# [SET PROBLEM]
Rewrite the lines of the records with "phylum" replaced by "division" and everything else unchanged, omitting the pictures.

# [INPUT FOR THIS TASK]
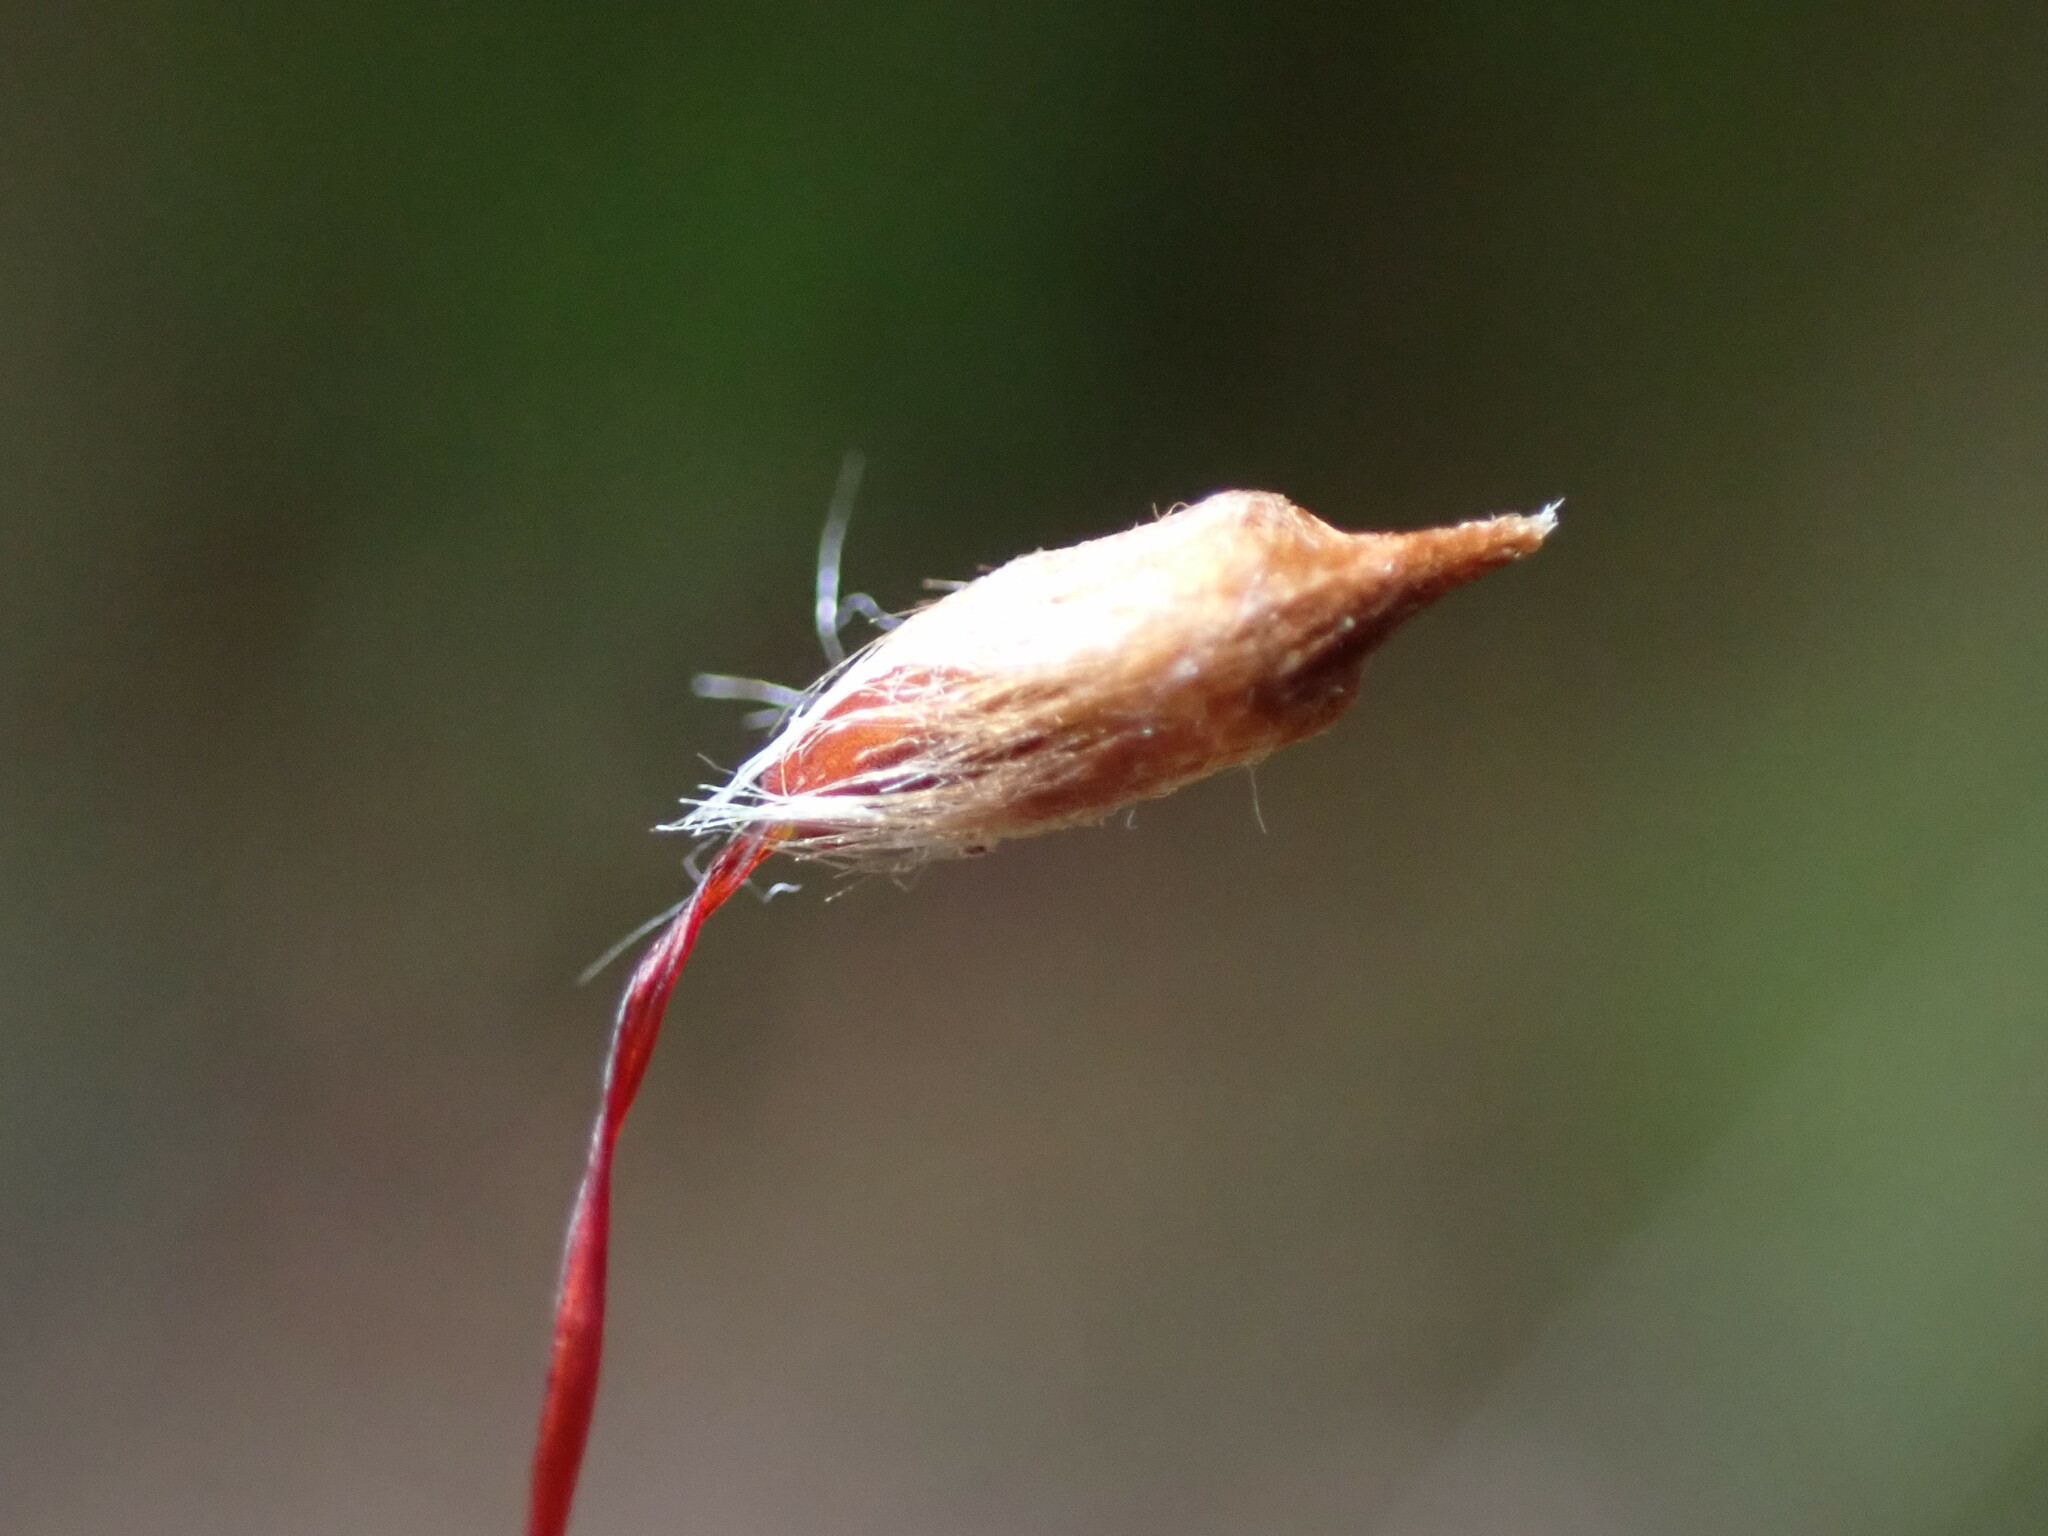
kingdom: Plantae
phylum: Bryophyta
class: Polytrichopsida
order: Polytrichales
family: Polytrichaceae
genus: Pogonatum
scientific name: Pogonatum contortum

# [OUTPUT OF THE EXERCISE]
kingdom: Plantae
division: Bryophyta
class: Polytrichopsida
order: Polytrichales
family: Polytrichaceae
genus: Pogonatum
scientific name: Pogonatum contortum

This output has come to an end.